Configure Rails to eager load other handlers in non-production environments
For other handlers (pre- and post-request behaviors, error handlers, notification handlers), it is typically either not possible or not practical to nest their declarations within the class definitions they handle. You will have to add configuration to eager load these in environments where global eager loading is turned off. This can be accomplished by adding their file paths to config.eager_load_paths
in the relevant environment files, like so:
# config/environments/development.rb
Rails.application.configure do
# ...
[
'app/use_cases/common/**/*.rb',
'app/use_cases/**/event_handlers/**/*.rb'
].each do |path|
config.eager_load_paths += Dir[path]
ActiveSupport::Reloader.to_prepare do
Dir[path].each { |f| require_dependency("#{Dir.pwd}/#{f}") }
end
end
end
(In the above, we're assuming, for example, that we have pre- and post-request behaviors and error handlers in app/use_cases/common/
and notification handlers in app/use_cases/**/event_handlers/**/
.)
Development
After checking out the repo, run bin/setup
to install dependencies. Then, run rake spec
to run the tests. You can also run bin/console
for an interactive prompt that will allow you to experiment.

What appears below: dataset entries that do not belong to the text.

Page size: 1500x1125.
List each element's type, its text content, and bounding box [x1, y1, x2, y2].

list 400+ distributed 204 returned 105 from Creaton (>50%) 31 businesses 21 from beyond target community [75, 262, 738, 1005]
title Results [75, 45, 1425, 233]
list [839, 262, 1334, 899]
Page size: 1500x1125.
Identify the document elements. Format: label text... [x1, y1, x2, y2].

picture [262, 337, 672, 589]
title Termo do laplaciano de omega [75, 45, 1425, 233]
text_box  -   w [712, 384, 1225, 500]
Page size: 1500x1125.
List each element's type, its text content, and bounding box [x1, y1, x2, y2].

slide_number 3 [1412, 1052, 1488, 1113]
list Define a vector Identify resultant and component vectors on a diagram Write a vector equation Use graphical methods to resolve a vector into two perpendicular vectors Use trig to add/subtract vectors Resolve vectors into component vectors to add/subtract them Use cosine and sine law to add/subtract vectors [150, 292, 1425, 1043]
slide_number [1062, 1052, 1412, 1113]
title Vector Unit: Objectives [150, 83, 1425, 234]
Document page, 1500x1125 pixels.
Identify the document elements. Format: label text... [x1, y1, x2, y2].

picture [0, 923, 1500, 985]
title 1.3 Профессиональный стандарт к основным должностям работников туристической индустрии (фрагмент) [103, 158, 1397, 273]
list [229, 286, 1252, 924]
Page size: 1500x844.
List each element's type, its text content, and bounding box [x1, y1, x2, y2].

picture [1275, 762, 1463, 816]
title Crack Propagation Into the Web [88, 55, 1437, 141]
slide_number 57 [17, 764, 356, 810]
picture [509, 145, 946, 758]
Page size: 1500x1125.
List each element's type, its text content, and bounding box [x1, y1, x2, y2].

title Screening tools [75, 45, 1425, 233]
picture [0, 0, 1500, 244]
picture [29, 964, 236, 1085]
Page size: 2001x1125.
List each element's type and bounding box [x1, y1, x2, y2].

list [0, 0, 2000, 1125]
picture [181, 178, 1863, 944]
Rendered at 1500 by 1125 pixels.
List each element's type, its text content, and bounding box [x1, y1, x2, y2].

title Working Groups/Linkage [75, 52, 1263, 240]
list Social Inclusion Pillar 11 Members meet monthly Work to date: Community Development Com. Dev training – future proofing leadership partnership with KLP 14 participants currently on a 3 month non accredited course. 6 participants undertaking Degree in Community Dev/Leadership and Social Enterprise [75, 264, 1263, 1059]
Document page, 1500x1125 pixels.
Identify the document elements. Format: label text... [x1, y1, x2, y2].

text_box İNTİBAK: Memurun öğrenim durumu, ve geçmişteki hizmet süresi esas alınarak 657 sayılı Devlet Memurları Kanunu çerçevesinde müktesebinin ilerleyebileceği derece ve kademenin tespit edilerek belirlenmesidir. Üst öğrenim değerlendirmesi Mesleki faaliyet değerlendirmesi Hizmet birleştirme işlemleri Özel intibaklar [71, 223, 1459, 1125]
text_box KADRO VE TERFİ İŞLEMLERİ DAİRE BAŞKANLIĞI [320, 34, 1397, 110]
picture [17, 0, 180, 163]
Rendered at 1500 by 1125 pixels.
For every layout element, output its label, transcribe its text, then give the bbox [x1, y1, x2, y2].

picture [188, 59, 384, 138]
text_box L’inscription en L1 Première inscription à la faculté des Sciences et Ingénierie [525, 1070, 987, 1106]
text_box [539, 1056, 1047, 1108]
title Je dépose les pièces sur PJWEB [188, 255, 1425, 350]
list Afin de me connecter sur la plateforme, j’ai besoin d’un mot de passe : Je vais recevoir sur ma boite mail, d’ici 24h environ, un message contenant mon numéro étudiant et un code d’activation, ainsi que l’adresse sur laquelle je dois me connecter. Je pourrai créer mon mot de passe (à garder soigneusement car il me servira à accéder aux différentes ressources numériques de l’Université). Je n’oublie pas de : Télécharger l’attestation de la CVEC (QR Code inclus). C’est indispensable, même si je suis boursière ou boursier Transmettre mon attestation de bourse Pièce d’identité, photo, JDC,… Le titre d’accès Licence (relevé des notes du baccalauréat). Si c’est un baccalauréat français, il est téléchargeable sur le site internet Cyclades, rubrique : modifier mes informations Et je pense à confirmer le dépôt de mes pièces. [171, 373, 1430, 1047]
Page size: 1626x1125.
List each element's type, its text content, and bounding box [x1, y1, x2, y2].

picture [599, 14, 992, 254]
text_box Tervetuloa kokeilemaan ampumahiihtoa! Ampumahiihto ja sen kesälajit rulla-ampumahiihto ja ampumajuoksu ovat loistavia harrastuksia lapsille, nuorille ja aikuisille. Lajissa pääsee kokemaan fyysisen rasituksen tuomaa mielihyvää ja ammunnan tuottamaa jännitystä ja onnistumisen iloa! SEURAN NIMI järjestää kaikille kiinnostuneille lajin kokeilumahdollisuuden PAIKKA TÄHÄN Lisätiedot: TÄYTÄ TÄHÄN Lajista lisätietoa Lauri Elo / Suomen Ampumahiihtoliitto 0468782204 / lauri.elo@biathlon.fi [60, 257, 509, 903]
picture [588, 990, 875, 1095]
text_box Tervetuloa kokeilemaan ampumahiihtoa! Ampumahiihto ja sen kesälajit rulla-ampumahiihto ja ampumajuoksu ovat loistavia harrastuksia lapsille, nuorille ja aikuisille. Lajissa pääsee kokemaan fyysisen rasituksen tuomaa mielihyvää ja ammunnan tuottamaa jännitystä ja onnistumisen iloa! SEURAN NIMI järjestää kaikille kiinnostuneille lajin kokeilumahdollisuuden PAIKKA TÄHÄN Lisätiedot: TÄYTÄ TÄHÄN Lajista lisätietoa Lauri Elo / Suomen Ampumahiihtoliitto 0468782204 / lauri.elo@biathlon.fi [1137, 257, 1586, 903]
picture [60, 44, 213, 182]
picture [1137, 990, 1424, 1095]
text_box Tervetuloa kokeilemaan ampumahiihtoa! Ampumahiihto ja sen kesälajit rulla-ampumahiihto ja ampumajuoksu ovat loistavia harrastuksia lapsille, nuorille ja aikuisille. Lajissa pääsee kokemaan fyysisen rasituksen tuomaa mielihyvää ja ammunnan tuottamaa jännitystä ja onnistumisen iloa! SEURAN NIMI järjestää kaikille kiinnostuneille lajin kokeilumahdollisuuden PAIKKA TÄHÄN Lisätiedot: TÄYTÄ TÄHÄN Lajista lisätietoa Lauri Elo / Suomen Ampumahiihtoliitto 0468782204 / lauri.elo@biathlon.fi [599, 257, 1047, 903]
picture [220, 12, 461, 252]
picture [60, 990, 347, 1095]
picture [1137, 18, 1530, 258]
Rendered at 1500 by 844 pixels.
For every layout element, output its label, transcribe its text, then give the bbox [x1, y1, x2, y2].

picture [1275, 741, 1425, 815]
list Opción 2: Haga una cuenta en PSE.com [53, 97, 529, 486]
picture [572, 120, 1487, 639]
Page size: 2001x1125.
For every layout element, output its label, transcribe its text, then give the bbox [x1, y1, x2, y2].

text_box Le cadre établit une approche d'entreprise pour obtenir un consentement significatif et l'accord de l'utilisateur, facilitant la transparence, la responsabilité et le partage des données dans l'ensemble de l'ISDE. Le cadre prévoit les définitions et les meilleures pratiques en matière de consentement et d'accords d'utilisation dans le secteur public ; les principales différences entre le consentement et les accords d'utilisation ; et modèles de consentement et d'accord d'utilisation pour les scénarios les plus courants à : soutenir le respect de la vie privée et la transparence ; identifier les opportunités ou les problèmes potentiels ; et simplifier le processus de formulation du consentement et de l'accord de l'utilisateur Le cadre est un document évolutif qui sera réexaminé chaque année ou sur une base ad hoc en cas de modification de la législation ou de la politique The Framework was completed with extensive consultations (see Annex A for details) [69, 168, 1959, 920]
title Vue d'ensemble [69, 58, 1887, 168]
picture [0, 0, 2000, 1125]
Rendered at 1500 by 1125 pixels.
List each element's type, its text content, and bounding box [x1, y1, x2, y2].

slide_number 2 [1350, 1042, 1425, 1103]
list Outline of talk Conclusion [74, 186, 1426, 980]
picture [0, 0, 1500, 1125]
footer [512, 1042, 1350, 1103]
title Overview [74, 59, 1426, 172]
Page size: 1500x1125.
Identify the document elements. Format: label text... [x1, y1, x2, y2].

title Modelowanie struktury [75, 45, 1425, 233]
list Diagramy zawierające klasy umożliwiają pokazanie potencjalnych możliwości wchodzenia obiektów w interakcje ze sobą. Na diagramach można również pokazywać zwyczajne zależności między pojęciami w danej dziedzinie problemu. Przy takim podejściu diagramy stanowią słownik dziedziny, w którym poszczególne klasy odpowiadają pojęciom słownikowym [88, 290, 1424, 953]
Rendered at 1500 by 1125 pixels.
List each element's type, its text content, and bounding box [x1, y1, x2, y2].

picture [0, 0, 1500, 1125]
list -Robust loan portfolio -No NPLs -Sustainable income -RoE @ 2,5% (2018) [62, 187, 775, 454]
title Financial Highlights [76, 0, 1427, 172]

To install this gem onto your local machine, run bundle exec rake install
. To release a new version, update the version number in version.rb
, and then run bundle exec rake release
, which will create a git tag for the version, push git commits and the created tag, and push the .gem
file to rubygems.org.
Contributing
Bug reports and pull requests are welcome in this repo.
License
The gem is available as open source under the terms of the MIT License.